**YOUR INSTRUCTIONS:**
In the podcast transcript on disciplining teens below, reproduce the passage from "We’ve talked about how your" to "establish their autonomy.", word for word.

The Foundational Series Day 7 – Disciplining Teens Is Not About Punishment
Today’s episode is Day 7 in my foundational series on parenting teens.
If you’ve not listened to Days 1 – 6, go back to episode 130 and start there because all of this will make much more sense if you go in order.
We’ve talked about how your teen’s brain works, we’ve talked about how to deal with their big emotions and teach them emotional intelligence, we’ve talked about the importance of controlling your own emotions and how your parenting style must change during adolescence because your teen desperiately needs to establish their autonomy.
And today, I want to talk to you about something I KNOW you want to know about – discipline. Stay with me.
This is Speaking of Teens, the podcast that that teaches you the science of parenting adolescents so you can be less stressed and more excited about having a teenager. I’m Ann Coleman, I’m an attorney turned parent educator and I’ve spent years studying the science of teen behavior and I want to help you learn how to parent your teens for the best possible outcome.
In episode 133 we talked about how important it is to your teen that they have as much control over their own life as possible. I mentioned the areas where you should have more control – when it could be dangerous, unhealthy, illegal, unethical, or likely to close some door better left open.
We talked about how, if you must exert more control that they should at least be given a voice in the matter – you have to listen to their side, how they feel about it and quite often there’s room for negotiation and compromise.
Remember, I said the days of just saying No are over – just telling them what to do is inviting conflict. You’re going to be listening, discussing, brainstorming for solutions, and doing a lot of validating how they feel as you go. No one said this was quick and easy – there’s a lot more to this than when they were little.

**GIVEN INFORMATION:**
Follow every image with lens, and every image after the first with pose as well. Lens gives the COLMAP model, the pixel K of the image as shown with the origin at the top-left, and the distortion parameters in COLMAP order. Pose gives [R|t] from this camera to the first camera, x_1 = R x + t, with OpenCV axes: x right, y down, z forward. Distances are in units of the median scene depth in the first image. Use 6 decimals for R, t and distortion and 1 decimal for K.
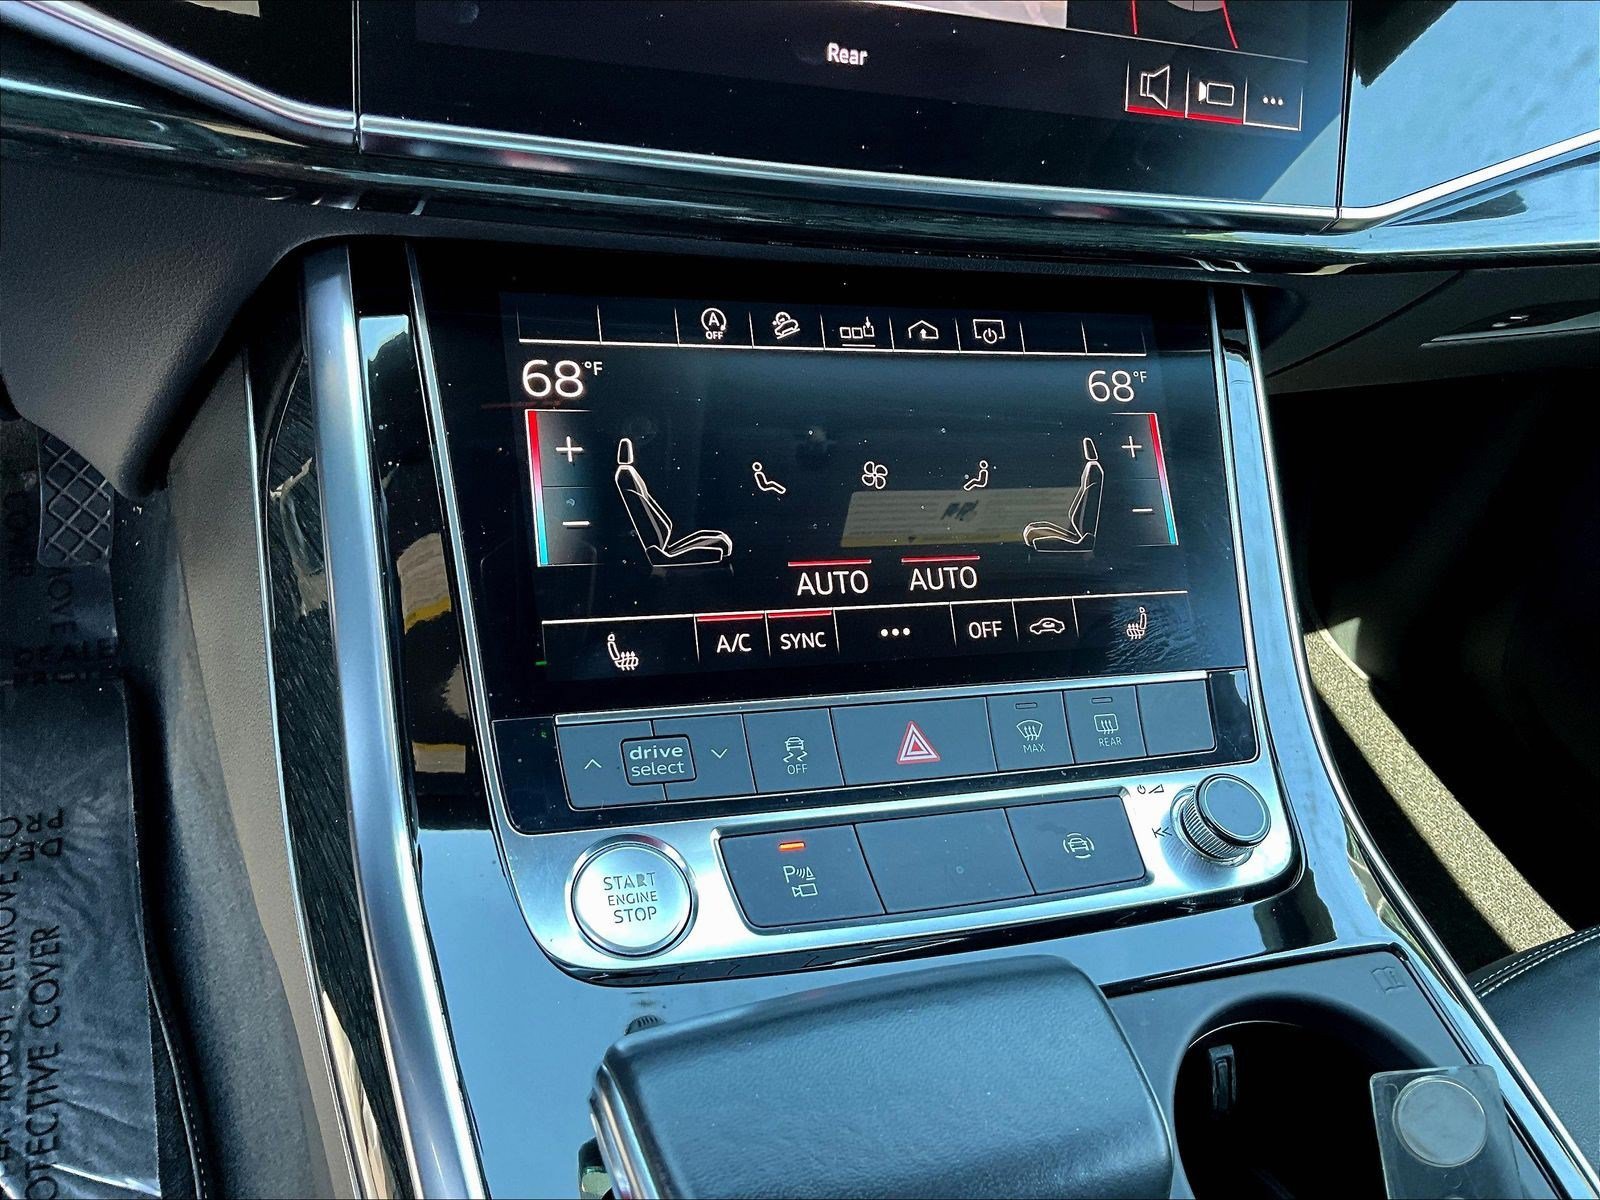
lens RADIAL K [[1354.0, 0, 801.5], [0, 1354.0, 620.7], [0, 0, 1]] dist [0.012258, -0.005177]
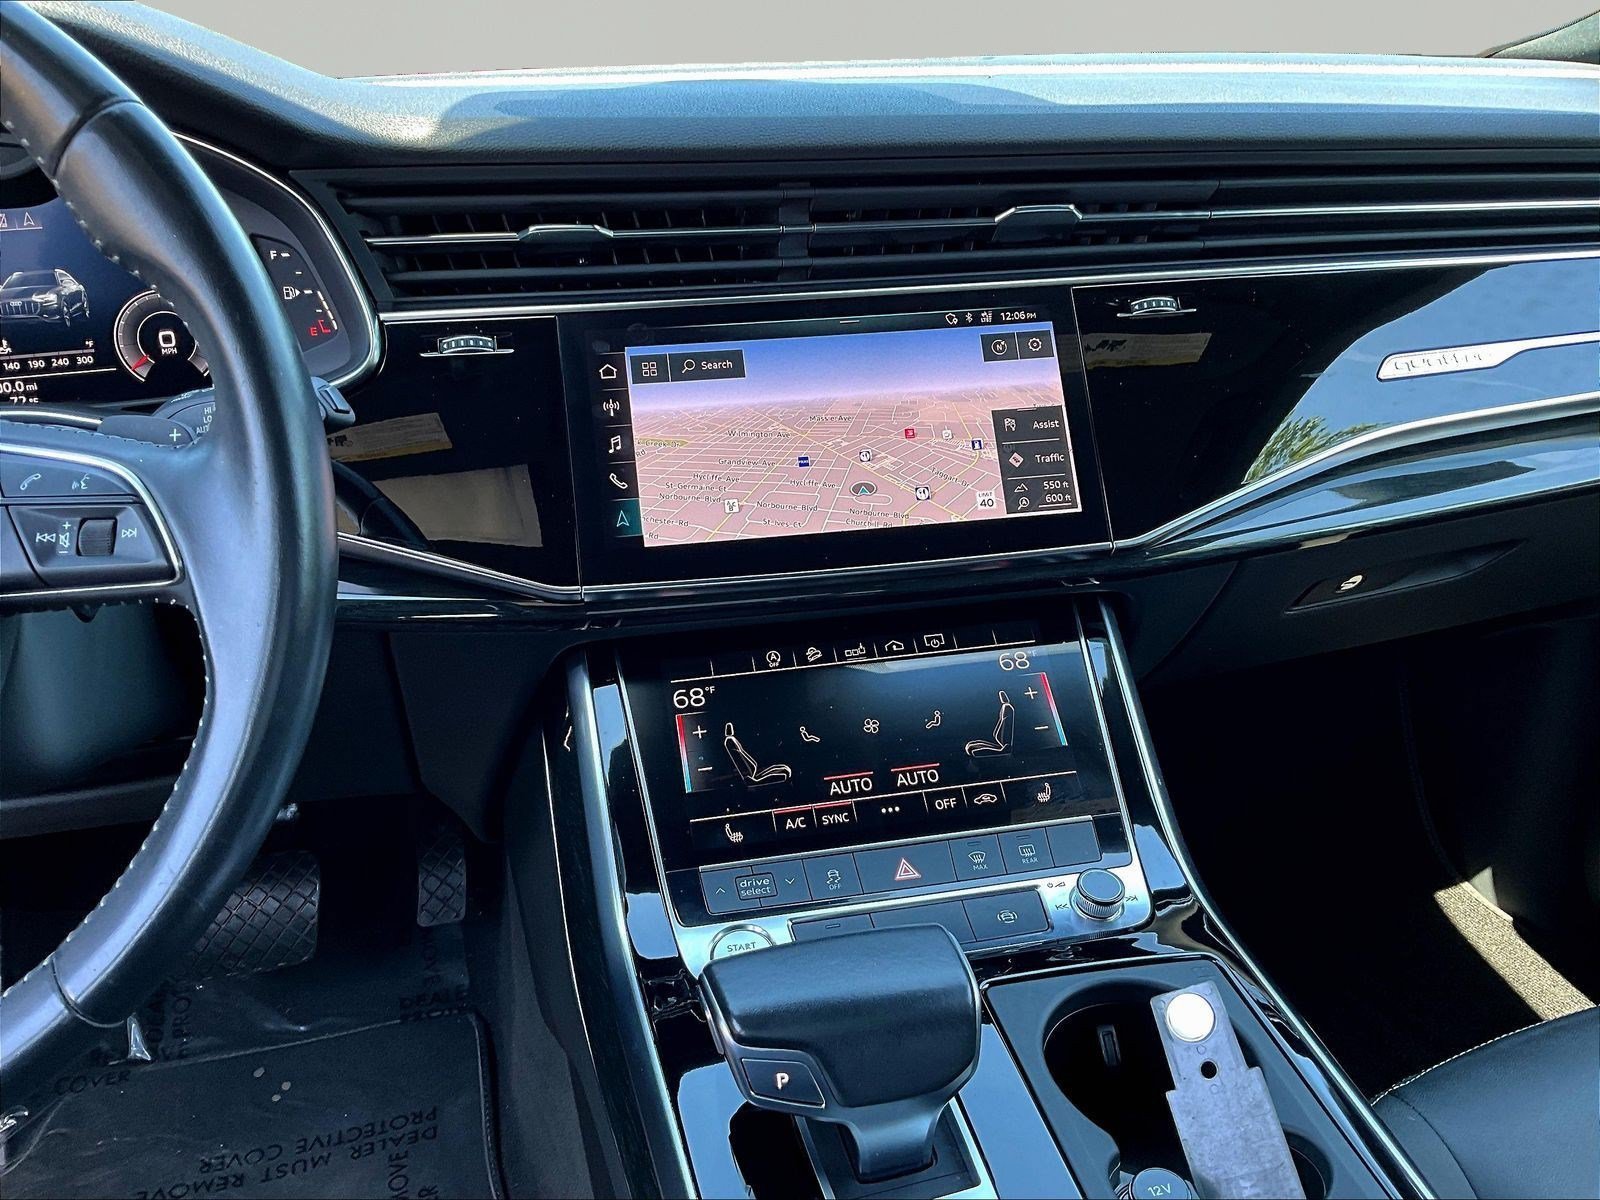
lens RADIAL K [[1363.1, 0, 819.7], [0, 1363.1, 605.2], [0, 0, 1]] dist [0.030813, -0.121653]
pose [[0.970706, -0.167984, -0.171791, 0.328266], [0.105790, 0.940761, -0.322144, 0.318507], [0.215730, 0.294534, 0.930973, -0.742097]]
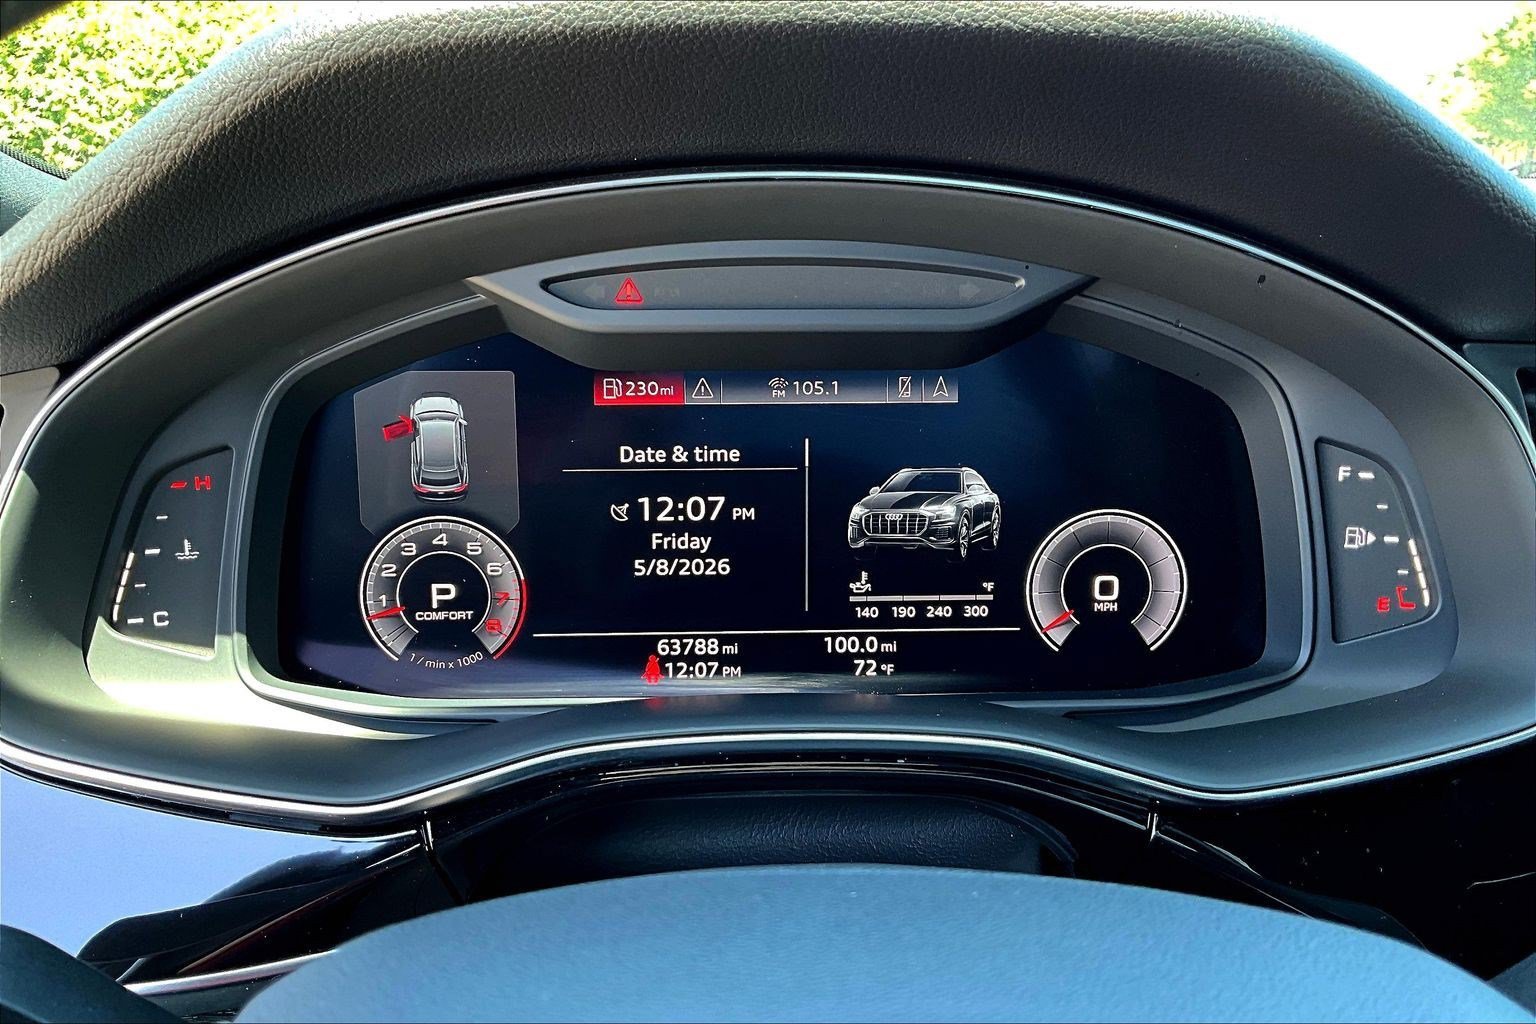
lens RADIAL K [[1271.2, 0, 768.0], [0, 1271.2, 512.0], [0, 0, 1]] dist [0.067743, -0.138571]
pose [[0.929205, -0.107509, -0.353583, -0.664257], [-0.065300, 0.893935, -0.443414, -0.276469], [0.363751, 0.435111, 0.823628, -0.322025]]
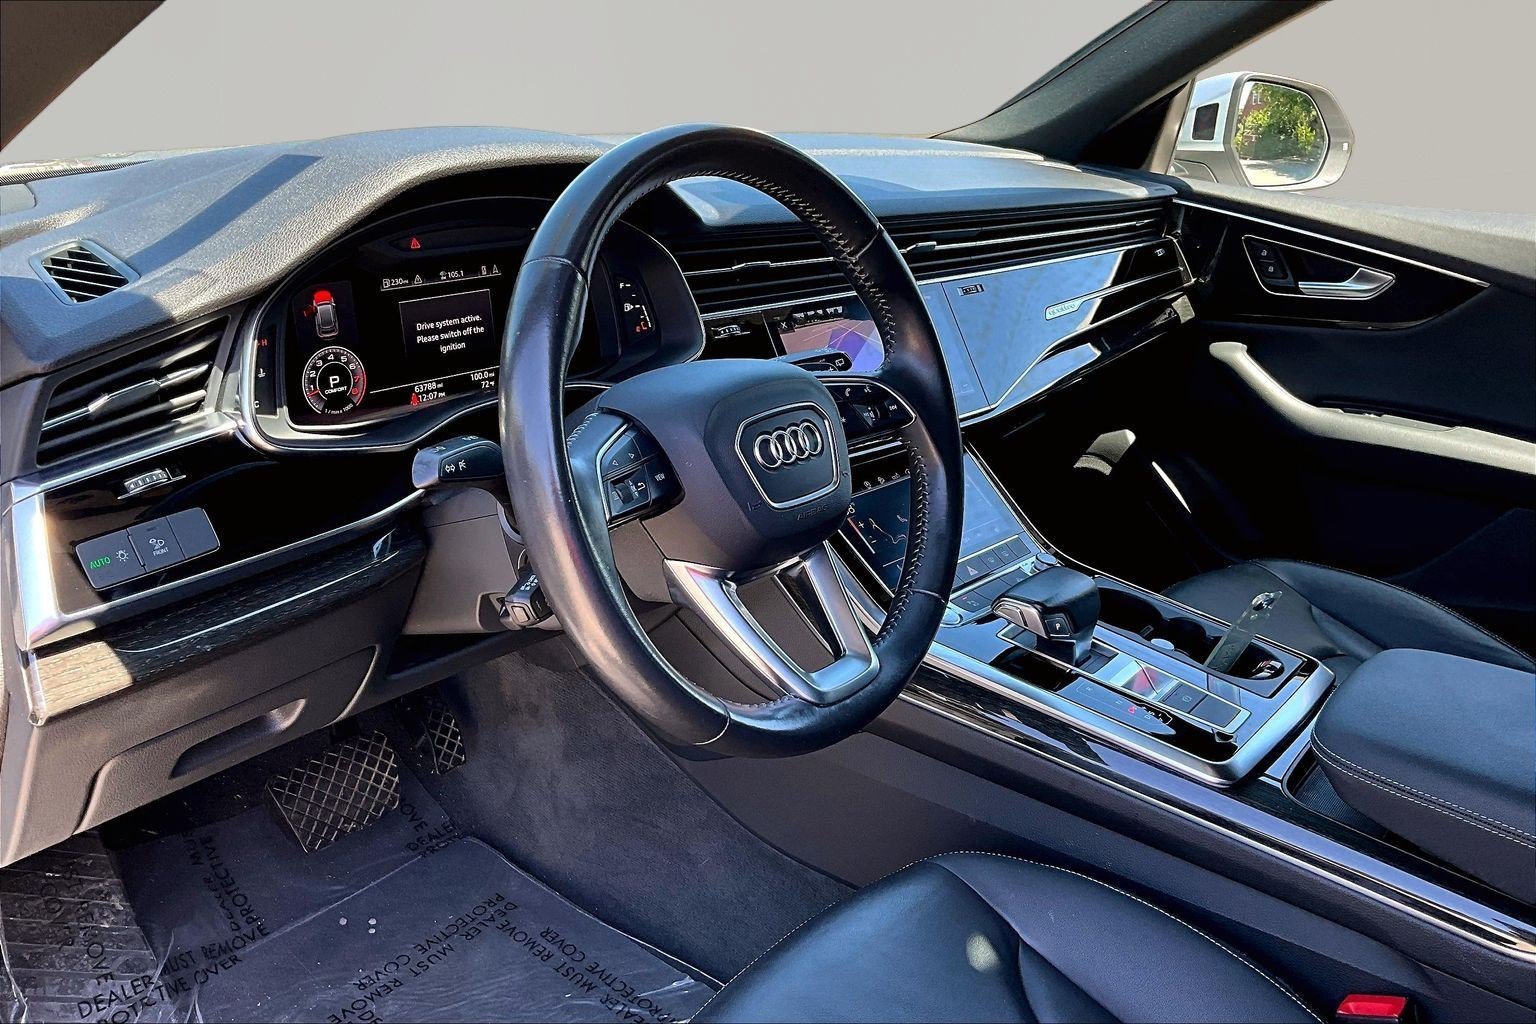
lens RADIAL K [[1271.2, 0, 768.0], [0, 1271.2, 512.0], [0, 0, 1]] dist [0.067743, -0.138571]
pose [[0.850513, -0.324741, 0.413728, -1.664184], [0.428419, 0.884060, -0.186802, 0.353111], [-0.305099, 0.336126, 0.891030, -1.834316]]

**PROBLEM SOLUTION:**
We’ve talked about how your teen’s brain works, we’ve talked about how to deal with their big emotions and teach them emotional intelligence, we’ve talked about the importance of controlling your own emotions and how your parenting style must change during adolescence because your teen desperiately needs to establish their autonomy.